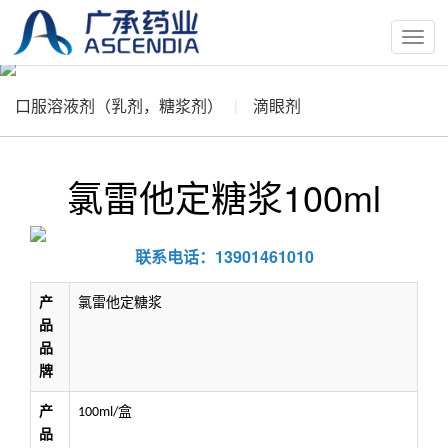
按
钮
口服溶液剂（乳剂，糖浆剂）
滴眼剂
氯雷他定糖浆100ml
联系电话：13901461010
产
氯雷他定糖浆
品
品
牌
产
盒
100ml/
品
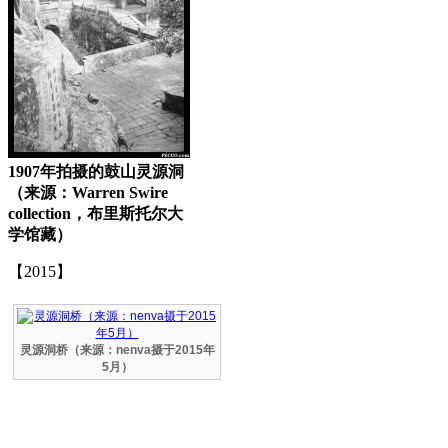
1907年拍摄的鼓山灵源洞
（来源：Warren Swire
collection，布里斯托尔大
学馆藏）
【2015】
灵源洞桥（来源：nenva摄于2015年
5月）
福州老建筑百科网
FZCUO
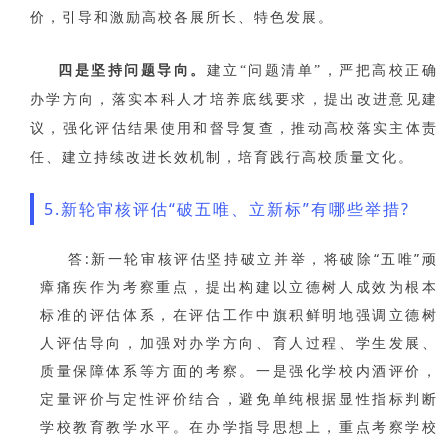
价，引导和激励高校各展所长、特色发展。
四是坚持问题导向。
建立“问题清单”，严把高校正确
办学方向，落实本科人才培养底线要求，提出改进意见建
议，强化评估结果使用和督导复查，推动高校落实主体责
任、建立持续改进长效机制，培育践行高校质量文化。
5.新轮审核评估“破五唯、立新标”有哪些举措?
答:新一轮审核评估坚持破立并举，将破除“五唯”顽
瘴痛疾作为考察重点，提出构建以立德树人成效为根本
标准的评估体系，在评估工作中旗积鲜明地强调立德树
人评估导向，加强对办学方向、育人过程、学生发展、
质量保障体系等方面的考察。一是强化学校内酒评价，
定量评价与定性评价结合，避免单纯根据显性指标判断
学校教育教学水平。在办学指导思想上，重点考察学校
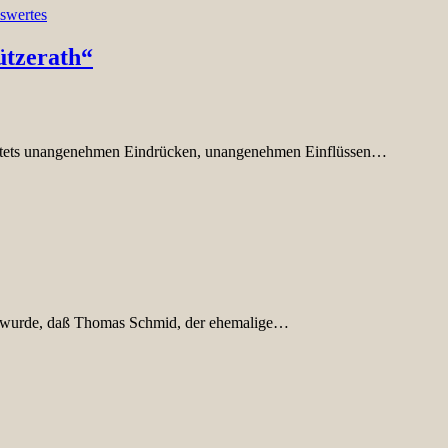
swertes
ützerath“
tets unangenehmen Eindrücken, unangenehmen Einflüssen…
nt wurde, daß Thomas Schmid, der ehemalige…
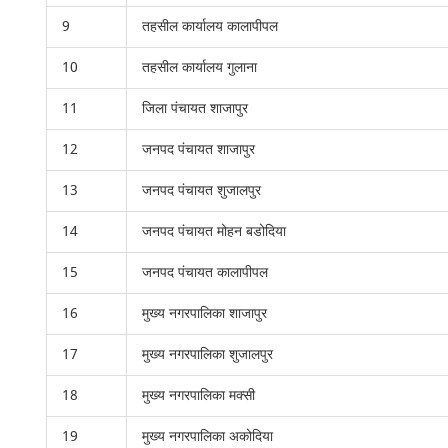
9
तहसील कार्यालय कालापीपल
10
तहसील कार्यालय गुलाना
11
जिला पंचायत शाजापुर
12
जनपद पंचायत शाजापुर
13
जनपद पंचायत शुजालपुर
14
जनपद पंचायत मोहन बडोदिया
15
जनपद पंचायत कालापीपल
16
मुख्य नगरपालिका शाजापुर
17
मुख्य नगरपालिका शुजालपुर
18
मुख्य नगरपालिका मक्सी
19
मुख्य नगरपालिका अकोदिया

******

REQUEST >>
Convert the text lines of all the records above into a Markdown table with the columns "No." and "Text," numbering the rows in order. Leave out the pictures and any blank lines.

RESPONSE AREA >>
| No. | Text |
|---|---|
| 1 | 按 |
| 2 | 钮 |
| 3 | 口服溶液剂（乳剂，糖浆剂） |
| 4 | 滴眼剂 |
| 5 | 氯雷他定糖浆100ml |
| 6 | 联系电话：13901461010 |
| 7 | 产 |
| 8 | 氯雷他定糖浆 |
| 9 | 品 |
| 10 | 品 |
| 11 | 牌 |
| 12 | 产 |
| 13 | 盒 |
| 14 | 100ml/ |
| 15 | 品 |
| 16 | 1907年拍摄的鼓山灵源洞 |
| 17 | （来源：Warren Swire |
| 18 | collection，布里斯托尔大 |
| 19 | 学馆藏） |
| 20 | 【2015】 |
| 21 | 灵源洞桥（来源：nenva摄于2015年 |
| 22 | 5月） |
| 23 | 福州老建筑百科网 |
| 24 | FZCUO |
| 25 | 价，引导和激励高校各展所长、特色发展。 |
| 26 | 四是坚持问题导向。 |
| 27 | 建立“问题清单”，严把高校正确 |
| 28 | 办学方向，落实本科人才培养底线要求，提出改进意见建 |
| 29 | 议，强化评估结果使用和督导复查，推动高校落实主体责 |
| 30 | 任、建立持续改进长效机制，培育践行高校质量文化。 |
| 31 | 5.新轮审核评估“破五唯、立新标”有哪些举措? |
| 32 | 答:新一轮审核评估坚持破立并举，将破除“五唯”顽 |
| 33 | 瘴痛疾作为考察重点，提出构建以立德树人成效为根本 |
| 34 | 标准的评估体系，在评估工作中旗积鲜明地强调立德树 |
| 35 | 人评估导向，加强对办学方向、育人过程、学生发展、 |
| 36 | 质量保障体系等方面的考察。一是强化学校内酒评价， |
| 37 | 定量评价与定性评价结合，避免单纯根据显性指标判断 |
| 38 | 学校教育教学水平。在办学指导思想上，重点考察学校 |
| 39 | swertes |
| 40 | ützerath“ |
| 41 | tets unangenehmen Eindrücken, unangenehmen Einflüssen… |
| 42 | nt wurde, daß Thomas Schmid, der ehemalige… |
| 43 | 9 |
| 44 | तहसील कार्यालय कालापीपल |
| 45 | 10 |
| 46 | तहसील कार्यालय गुलाना |
| 47 | 11 |
| 48 | जिला पंचायत शाजापुर |
| 49 | 12 |
| 50 | जनपद पंचायत शाजापुर |
| 51 | 13 |
| 52 | जनपद पंचायत शुजालपुर |
| 53 | 14 |
| 54 | जनपद पंचायत मोहन बडोदिया |
| 55 | 15 |
| 56 | जनपद पंचायत कालापीपल |
| 57 | 16 |
| 58 | मुख्य नगरपालिका शाजापुर |
| 59 | 17 |
| 60 | मुख्य नगरपालिका शुजालपुर |
| 61 | 18 |
| 62 | मुख्य नगरपालिका मक्सी |
| 63 | 19 |
| 64 | मुख्य नगरपालिका अकोदिया |